Ein Freund aus Stralsund – Mediziner, 70, Studium in St. Petersburg – erinnert sich: „Habe während der deutschen Teilung SPIEGEL gelesen; während der Studienzeit hat Vater ihn aufgehoben, auf dass ich ihn in den Ferien überfliegen möge. 1991 kamen zwei Spalten über DDR-Weine (ich war kompetenter) mit 14 groben Fehlern. Hochgerechnet enthielt das Heft 400 grobe Fehler. Ich habe nie wieder einen SPIEGEL gekauft.“ Der Artikel „Prof. Dr. Kokolores“ im SPIEGEL vom 27. Mai 2023 gibt ihm nachträglich recht. Der Beitrag ist anonym. Geschrieben hat ihn Lisa Duhm. Der Hinweis findet sich in der Datenbank Nexis. Das herauszufinden, nennt man Recherche. In diesem Punkt hat Lisa Duhm noch schlummernde Potentiale. Früher waren SPIEGEL-Autoren immer stolz, die Artikel mit ihren Namen zu zieren. Sogar Zuarbeit wurde vermerkt. Aber die postmo®denden Guerilla-Heckenschützen der inzwischen ziemlich verkommenen leitmedialen Journaille schießen lieber aus dem Hinterhalt wie Snipers vom Dach.

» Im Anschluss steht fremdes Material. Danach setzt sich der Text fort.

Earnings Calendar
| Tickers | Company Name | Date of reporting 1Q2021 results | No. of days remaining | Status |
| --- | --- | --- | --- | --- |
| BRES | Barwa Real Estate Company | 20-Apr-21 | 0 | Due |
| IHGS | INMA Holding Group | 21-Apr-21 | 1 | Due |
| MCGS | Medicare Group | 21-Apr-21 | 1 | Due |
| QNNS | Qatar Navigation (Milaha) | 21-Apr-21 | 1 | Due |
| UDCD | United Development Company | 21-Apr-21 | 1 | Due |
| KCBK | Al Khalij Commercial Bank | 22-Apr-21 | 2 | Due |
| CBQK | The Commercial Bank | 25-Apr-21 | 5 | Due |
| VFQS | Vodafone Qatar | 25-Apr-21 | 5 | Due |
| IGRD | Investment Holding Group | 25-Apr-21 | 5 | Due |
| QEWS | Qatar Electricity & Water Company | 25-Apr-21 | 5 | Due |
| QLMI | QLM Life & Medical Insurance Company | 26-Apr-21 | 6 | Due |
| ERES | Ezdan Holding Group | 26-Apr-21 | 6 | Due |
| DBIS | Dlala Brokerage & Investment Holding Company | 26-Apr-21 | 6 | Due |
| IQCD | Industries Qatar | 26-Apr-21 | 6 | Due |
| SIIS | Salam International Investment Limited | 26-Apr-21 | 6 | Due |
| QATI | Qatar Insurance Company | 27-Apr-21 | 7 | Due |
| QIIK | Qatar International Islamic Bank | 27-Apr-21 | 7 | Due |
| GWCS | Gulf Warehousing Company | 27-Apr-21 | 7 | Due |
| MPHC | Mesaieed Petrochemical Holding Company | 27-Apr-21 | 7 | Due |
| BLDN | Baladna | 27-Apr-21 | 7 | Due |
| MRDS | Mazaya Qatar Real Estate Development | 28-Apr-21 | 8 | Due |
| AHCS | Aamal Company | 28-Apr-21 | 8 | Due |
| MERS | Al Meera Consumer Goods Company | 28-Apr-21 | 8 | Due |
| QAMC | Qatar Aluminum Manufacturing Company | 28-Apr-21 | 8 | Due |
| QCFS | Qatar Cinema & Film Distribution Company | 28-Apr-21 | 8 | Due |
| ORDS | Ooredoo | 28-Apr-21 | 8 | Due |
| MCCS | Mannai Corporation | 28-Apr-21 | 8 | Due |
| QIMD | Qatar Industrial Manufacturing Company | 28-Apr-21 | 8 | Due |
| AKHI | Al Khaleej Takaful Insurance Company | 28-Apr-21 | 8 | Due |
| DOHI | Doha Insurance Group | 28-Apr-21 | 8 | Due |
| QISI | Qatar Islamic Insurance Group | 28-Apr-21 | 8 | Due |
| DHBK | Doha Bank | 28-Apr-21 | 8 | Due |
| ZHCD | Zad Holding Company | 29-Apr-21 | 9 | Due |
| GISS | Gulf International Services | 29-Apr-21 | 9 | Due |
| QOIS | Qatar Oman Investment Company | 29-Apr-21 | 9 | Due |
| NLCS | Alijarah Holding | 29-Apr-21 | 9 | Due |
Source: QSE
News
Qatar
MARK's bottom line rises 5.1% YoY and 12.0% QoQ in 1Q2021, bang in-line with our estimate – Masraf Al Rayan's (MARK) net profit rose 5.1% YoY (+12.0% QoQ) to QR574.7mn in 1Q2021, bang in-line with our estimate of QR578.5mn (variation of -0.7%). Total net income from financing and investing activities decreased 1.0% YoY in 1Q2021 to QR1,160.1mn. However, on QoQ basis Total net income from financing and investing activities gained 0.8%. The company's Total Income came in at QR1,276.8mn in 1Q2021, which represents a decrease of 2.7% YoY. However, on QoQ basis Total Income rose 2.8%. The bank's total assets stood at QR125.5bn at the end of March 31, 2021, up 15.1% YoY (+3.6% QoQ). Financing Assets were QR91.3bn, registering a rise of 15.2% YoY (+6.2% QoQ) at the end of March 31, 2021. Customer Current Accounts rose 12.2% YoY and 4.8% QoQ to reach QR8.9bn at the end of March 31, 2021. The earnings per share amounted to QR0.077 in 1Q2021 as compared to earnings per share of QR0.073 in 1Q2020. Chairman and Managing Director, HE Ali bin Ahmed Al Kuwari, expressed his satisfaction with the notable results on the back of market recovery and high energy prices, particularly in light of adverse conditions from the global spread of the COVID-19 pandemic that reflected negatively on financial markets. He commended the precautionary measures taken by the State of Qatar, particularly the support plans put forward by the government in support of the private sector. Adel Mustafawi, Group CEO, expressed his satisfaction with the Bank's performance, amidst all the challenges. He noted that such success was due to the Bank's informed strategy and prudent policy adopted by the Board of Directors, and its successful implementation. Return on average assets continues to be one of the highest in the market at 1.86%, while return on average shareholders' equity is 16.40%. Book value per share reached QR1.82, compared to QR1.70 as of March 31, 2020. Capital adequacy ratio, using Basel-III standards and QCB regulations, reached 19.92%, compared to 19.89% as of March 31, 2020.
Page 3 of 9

Das Problem ist die Masche des SPIEGEL – und der dahinterstehende Habitus. Dass das selbsternannte „Nachrichtenmagazin“ eben genau das nicht ist, wusste schon Hans Magnus Enzensberger 1957. Er schreibt: „These 1: Der SPIEGEL-Stil ist kein Stil, sondern eine Masche. These 2: Das ‚deutsche Nachrichten-Magazin‘ ist kein Nachrichten-Magazin. These 3: Der SPIEGEL übt nicht Kritik, sondern Pseudo-Kritik. These 4: Der SPIEGEL-Leser wird nicht orientiert, sondern desorientiert.“ [1]
All das trifft hier – wieder einmal – zu.
Ulrike Guérot
Die Europa-Expertin taucht mit großem Bild auf. Prominenz verkauft sich gut. Sie ist die bekannteste der angeblichen „Kokolores“-Produzenten. Das Buch „Endspiel Europa“, das sie mit dem Kulturphilosophen Hauke Ritz geschrieben hat, ist ein Renner. Es handelt vom Scheitern des Projekts Europa und dem Krieg in der Ukraine. [2] Die Autoren wissen, wovon sie reden: Das Buch ist gut belegt und befindet sich im Einklang mit dem Forschungsstand. Schon 2016 hat der Osteuropa-Experte Prof. Richard Sakwa vom „Selbstmord Europas“ im Ukraine-Konflikt gesprochen. [3] Der Außenpolitik-Experte Prof. John Mearsheimer von der Universität Chicago macht die EU-Osterweiterung mitverantwortlich für den russischen Angriffskrieg. [4] Aber der Forschungsstand ist Lisa Duhm egal. Sie kennt ihn offenbar nicht.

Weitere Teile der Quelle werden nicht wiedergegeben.